The bankruptcy produced findings against the company's law firm, Pillsbury Winthrop Shaw Pittman. In an opinion of December 29, 2009, Bankruptcy Judge Marilyn Morgan recorded that Pillsbury had received a written demand from a group of noteholders threatening indemnification claims if objections were raised to their claims, and that neither Pillsbury nor co-counsel Levene Neale disclosed it. That the noteholders' controlling position on the creditors' committee created a disabling conflict that went undisclosed; and that a waiver by VIA of its senior status, which benefited only those noteholders, was omitted from the motions seeking approval of the settlement. Pillsbury was disqualified from acting for SONICblue and a Chapter 11 trustee was appointed. In the same opinion the judge awarded a creditor, SB Claims Holder, a further $300,000 as an administrative expense under 11 U.S.C. § 503(b) for its substantial contribution in challenging the fee application of O'Melveny & Myers, a challenge that led the firm to give up roughly $750,000 in unpaid fees.

== Aftermath ==
Digital Networks North America put the ReplayTV 5500 on sale in August 2003 without either of the features that had drawn the studios' action: automatic advertisement removal and Send Show were both absent, although a manual QuickSkip control advancing playback in thirty-second steps remained. The new models could divide recording between several units on a home network, resume a paused programme on a second unit in another room, distinguish repeats from first showings and rank conflicting recordings by priority. Four versions were offered, from about $550 for 40 hours of capacity to about $1,200 for 320 hours.

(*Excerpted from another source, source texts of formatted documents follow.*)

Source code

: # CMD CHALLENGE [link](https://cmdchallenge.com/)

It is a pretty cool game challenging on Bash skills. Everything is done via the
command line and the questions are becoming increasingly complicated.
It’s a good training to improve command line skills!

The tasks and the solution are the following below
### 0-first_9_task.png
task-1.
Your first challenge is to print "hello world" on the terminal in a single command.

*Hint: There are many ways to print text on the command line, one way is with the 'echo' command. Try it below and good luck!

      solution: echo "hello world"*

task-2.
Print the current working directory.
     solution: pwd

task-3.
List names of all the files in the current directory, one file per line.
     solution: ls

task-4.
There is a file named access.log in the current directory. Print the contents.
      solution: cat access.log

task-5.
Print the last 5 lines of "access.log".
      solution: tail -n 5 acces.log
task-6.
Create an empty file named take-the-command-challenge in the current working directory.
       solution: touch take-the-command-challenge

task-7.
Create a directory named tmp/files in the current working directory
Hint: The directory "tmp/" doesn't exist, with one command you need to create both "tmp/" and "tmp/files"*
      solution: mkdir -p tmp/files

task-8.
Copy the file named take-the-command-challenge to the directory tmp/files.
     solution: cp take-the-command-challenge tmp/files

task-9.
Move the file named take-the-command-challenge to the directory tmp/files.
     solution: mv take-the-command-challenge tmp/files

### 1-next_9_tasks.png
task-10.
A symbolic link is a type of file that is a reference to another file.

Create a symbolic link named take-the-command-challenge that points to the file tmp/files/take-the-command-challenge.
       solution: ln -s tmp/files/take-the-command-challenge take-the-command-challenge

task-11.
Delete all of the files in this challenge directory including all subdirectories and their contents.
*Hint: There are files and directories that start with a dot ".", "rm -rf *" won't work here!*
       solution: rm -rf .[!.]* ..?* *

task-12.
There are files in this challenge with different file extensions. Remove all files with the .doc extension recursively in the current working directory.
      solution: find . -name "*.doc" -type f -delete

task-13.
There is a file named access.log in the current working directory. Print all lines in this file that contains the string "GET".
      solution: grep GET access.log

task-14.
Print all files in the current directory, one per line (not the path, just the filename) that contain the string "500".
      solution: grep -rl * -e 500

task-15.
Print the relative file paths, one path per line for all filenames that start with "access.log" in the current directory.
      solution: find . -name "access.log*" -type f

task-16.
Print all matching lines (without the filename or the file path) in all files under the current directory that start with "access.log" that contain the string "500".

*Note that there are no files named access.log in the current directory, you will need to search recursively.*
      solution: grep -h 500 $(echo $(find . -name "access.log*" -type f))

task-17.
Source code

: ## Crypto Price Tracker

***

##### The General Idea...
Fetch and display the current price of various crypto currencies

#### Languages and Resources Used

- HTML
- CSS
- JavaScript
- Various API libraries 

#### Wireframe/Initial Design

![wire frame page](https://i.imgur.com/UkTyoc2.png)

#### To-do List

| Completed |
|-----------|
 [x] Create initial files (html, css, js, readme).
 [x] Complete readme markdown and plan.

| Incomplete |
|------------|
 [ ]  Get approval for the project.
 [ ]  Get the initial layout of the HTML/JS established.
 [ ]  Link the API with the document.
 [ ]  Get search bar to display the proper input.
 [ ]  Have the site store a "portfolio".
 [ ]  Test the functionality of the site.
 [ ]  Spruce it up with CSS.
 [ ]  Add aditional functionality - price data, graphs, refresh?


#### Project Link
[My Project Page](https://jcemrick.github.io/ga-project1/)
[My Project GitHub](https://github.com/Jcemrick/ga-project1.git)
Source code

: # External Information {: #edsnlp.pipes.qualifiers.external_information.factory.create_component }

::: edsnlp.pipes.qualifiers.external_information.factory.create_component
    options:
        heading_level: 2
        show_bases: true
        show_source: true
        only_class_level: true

D&M Holdings announced in August 2005 that it was leaving the mass-market portable player business, while keeping the Rio name for possible use on premium products alongside Denon, Marantz and Boston Acoustics. The Rio division had accounted for more than 92 per cent of the group's operating losses in the first quarter of the 2005 financial year. The report traced the brand from Diamond Multimedia through the merger with S3, the change of name to SONICblue and the 2003 bankruptcy to its purchase by D&M.